Before installing any seatpost into the seat tube, it's a good idea to remove any burrs that could scratch or gouge the seatpost.
When the manufacturer makes a relief cut in the seat tube, it often leaves big burrs.
A Flex-Hone gets put in a drill chuck and is spun inside the seat tube to clean burrs and polish the tube.
There is still some excess paint left in the seat tube, but the sharp edges have been taken care of.
The next order of business is to take care of the paint on the faces of the bottom bracket shell. With most external bearing systems these days, the slightest imperfection can cause issues.
Excess paint on bottom bracket shell.
Here is the tool we will be using for this process. This tool does two things, chases the bottom bracket threads and faces the bottom bracket shell.
The tool uses a guide that runs through the center to make sure the threads and face are cut square to the center line of the bottom bracket shell.
Since the frame is brand new, the taps go in pretty easily.
Once the taps are in and recessed within the shell, we can set the tool up with the facing mill.
The tool detaches from the tap and the facing mill snaps right in.
Always apply cutting oil to any tapping/milling/cutting operation.

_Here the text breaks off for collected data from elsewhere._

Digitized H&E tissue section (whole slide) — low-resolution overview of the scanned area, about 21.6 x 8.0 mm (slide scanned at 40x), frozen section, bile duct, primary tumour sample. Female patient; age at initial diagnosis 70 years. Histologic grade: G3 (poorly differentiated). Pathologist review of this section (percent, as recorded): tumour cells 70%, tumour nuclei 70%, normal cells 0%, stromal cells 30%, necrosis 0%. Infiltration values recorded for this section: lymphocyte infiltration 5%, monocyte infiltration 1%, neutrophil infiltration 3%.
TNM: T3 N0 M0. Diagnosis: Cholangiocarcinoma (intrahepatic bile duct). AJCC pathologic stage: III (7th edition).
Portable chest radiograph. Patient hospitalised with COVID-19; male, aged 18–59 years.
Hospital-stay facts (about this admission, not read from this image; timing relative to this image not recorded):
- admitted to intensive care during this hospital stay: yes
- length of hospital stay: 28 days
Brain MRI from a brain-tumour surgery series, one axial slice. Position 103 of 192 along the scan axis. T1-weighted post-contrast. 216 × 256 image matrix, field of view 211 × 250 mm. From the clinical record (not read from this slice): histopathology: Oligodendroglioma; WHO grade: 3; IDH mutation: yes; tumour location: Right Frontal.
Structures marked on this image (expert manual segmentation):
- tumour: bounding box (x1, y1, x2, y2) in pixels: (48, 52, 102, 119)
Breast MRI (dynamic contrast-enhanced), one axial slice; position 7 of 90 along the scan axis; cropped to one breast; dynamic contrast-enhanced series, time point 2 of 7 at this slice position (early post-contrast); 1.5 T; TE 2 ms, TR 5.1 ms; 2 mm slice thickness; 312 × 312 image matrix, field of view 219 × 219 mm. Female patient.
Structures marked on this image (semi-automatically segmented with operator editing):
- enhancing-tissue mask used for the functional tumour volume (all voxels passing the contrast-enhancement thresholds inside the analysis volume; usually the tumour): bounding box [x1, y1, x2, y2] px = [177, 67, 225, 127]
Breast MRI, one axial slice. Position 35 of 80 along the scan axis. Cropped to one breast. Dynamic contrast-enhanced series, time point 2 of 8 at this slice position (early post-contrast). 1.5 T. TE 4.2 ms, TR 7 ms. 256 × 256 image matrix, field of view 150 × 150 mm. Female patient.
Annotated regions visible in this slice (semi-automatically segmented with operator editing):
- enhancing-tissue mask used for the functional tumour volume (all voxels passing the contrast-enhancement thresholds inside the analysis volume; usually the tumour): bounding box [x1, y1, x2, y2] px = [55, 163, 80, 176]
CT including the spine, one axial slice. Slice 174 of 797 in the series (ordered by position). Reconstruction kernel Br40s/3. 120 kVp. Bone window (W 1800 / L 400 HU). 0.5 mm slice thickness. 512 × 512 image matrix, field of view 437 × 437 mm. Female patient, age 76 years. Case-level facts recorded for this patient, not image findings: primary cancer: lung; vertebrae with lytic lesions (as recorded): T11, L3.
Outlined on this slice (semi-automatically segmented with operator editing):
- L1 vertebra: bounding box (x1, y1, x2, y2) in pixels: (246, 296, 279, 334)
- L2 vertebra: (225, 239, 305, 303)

The shell is 95% faced. You can see the small amount of paint still remaining in the 10 o'clock position. Once this little bit is removed, the shell will be completely faced.
After: A nice, fresh, clean, perpendicular, bottom bracket shell face.
Time to do the same thing for the head tube.
Here is the tool we will use on the head tube.
This tool will ream the inside diameter of the head tube to the correct diameter for the proper headset to fit as well as facing the top and bottom surfaces.
This tool uses a cone to center itself on the side its not cutting.
Nice looking spirals of material indicate that the cutting tool is sharp and material is being removed with ease.
Once the top is finished, the tool is flipped and the bottom of the tube is faced and reamed.
I had a pretty nice spiral of paint on this one, so I grabbed another shot.
After: A nice, clean, perpendicular, faced and reamed head tube.
The final step we will talk about today is milling the fork crown.
There is random paint build up on the surface of the fork crown that the headset race will contact. To ensure good headset race contact, we will face this, as well.
Here is the cutting tool we will use for this operation. The cutting teeth are slightly out of focus. The more important part of this tool is the blue sleeve inside. This is the guide that will make the tool cut square to the steer tube.
Again, this tool provides two functions. It mills the outside diameter of the fork crown to the proper thickness and faces the crown to provide a smooth flat surface for the race to rest.
After: A clean, smooth, fresh, square surface for the headset race to sit.
Most aftermarket parts companies highly recommend facing before installing their components; Chris King, Cane Creek, Shimano, to name a few. As you can tell, there are quite a few, fairly expensive cutting tools required to do a proper frame preparation. Usually, shop rates are fairly reasonable to have this done to your bike. It is a great idea to do this anytime you install a new headset or bottom bracket, too, if it's never been done before. Your components will thank you.